Google Analytics stores data about each website visitor, and associates that with a client id that it stores in a cookie. Go to any website that uses Google Analytics, open developer tools, go to the console, and type ga.getAll()[0].get('clientId');. It will print your client id for that website. You can even do it on this website! Try it now.

Okay, so we are definitely storing data associated with a client id (an online identifier). So by the “If You Can, You Must” test, you should be able to request that I delete the data that I hold associated with your client id. But that isn’t possible in Google Analytics, at least not yet (as far as I know). Uh-oh.

But okay, maybe the “If You Can, You Must” test isn’t a real thing and it only matters if I can match you to your real life identity. In many cases I can! Look, this website isn’t getting a lot of traffic. Only a handful of people will ever read this, and odds are those people also liked my tweet on Twitter. If @KormanBob liked my tweet and I see that only one client id is associated with Dallas, Texas, I have my man. That client id is my dad.
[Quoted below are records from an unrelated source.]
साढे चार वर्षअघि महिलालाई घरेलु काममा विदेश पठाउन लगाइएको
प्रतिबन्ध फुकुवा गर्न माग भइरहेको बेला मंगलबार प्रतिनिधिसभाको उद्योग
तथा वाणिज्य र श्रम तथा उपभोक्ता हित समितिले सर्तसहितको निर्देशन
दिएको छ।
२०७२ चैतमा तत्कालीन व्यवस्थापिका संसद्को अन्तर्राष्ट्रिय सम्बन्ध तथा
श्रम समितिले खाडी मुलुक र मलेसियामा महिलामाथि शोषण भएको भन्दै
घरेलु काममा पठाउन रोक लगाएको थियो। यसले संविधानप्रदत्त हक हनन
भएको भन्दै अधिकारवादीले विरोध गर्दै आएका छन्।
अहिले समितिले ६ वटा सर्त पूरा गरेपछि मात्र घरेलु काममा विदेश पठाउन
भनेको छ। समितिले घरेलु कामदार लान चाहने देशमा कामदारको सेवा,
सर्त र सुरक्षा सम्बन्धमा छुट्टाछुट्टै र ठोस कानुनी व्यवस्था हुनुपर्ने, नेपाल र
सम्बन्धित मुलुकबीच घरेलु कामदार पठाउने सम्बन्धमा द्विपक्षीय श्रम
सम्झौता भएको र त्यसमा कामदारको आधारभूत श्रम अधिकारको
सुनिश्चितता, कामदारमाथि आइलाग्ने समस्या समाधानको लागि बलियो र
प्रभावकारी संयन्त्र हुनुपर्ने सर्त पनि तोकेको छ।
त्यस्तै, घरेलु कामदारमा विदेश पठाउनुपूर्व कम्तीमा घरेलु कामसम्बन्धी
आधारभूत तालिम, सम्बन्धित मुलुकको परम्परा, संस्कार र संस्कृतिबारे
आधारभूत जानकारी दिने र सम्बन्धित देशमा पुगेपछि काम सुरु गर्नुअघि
Maybe that example is ridiculous. Let’s try another. A person visits my site. Google Analytics tells me that this person lives in a weird part of Kansas where only 20,000 people live. Google also tells me that this person is using an uncommon mobile device. What if there is an online community for people with this uncommon phone, and there is only one member that identifies as being from that place in Kansas? I am definitely getting warmer. You might object that this isn’t information I collected, but it doesn’t matter. What matters is that I could identify this user, and probably many more users. If I have your rough location, device type, and what pages you visited and when, in many cases I can use that data to identify you.
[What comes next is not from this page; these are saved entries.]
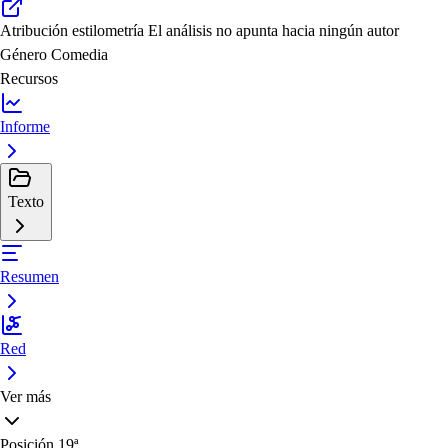
Atribución estilometría
El análisis no apunta hacia ningún autor
Género
Comedia
Recursos
Informe
Texto
Resumen
Red
Ver más
Posición
19ª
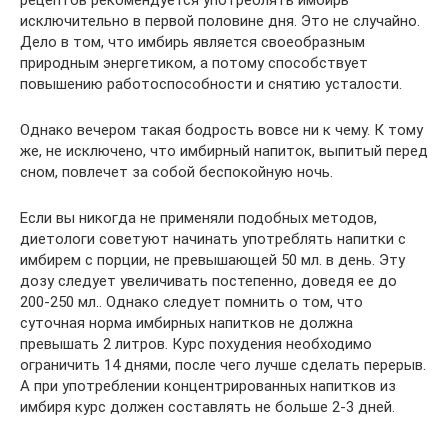
исключительно в первой половине дня. Это не случайно.
Дело в том, что имбирь является своеобразным
природным энергетиком, а потому способствует
повышению работоспособности и снятию усталости.
Однако вечером такая бодрость вовсе ни к чему. К тому
же, не исключено, что имбирный напиток, выпитый перед
сном, повлечет за собой беспокойную ночь.
Если вы никогда не применяли подобных методов,
диетологи советуют начинать употреблять напитки с
имбирем с порции, не превышающей 50 мл. в день. Эту
дозу следует увеличивать постепенно, доведя ее до
200-250 мл.. Однако следует помнить о том, что
суточная норма имбирных напитков не должна
превышать 2 литров. Курс похудения необходимо
ограничить 14 днями, после чего лучше сделать перерыв.
А при употреблении концентрированных напитков из
имбиря курс должен составлять не больше 2-3 дней.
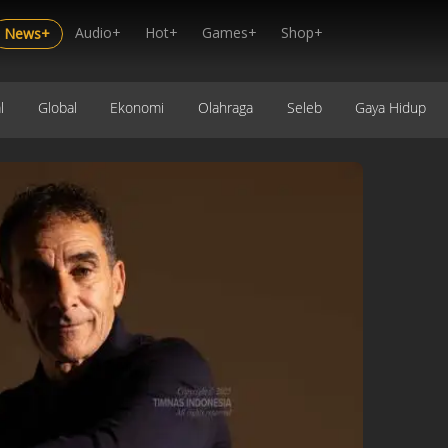
Audio+
Hot+
Games+
Shop+
News+
l
Global
Ekonomi
Olahraga
Seleb
Gaya Hidup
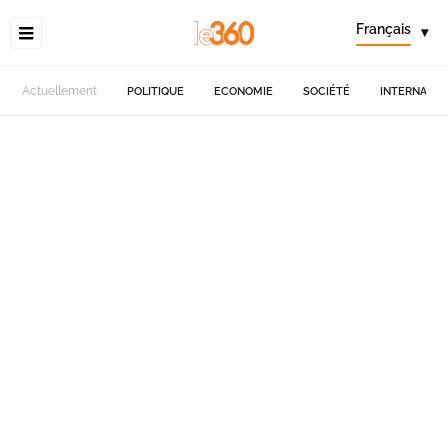
Français
▾
Actuellement
POLITIQUE
ECONOMIE
SOCIÉTÉ
INTERNATIO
I don’t really know how Google plans on arguing that this isn’t personal data.

Everything Is Bad


So that is bad news, huh? Those companies that have been saying they are GDPR compliant really just mean, “You could use our service and still comply with your GDPR obligations.” That means finding a legal justification for collecting the data and providing the full range of GDPR rights to data subjects. As for Google Analytics, the situation is even worse. It is not clear to me that Google really is prepared to comply with the GDPR. Even if Google does get on it, companies are going to have a lot of work to do over the next two months.

In short, everything is bad. The end.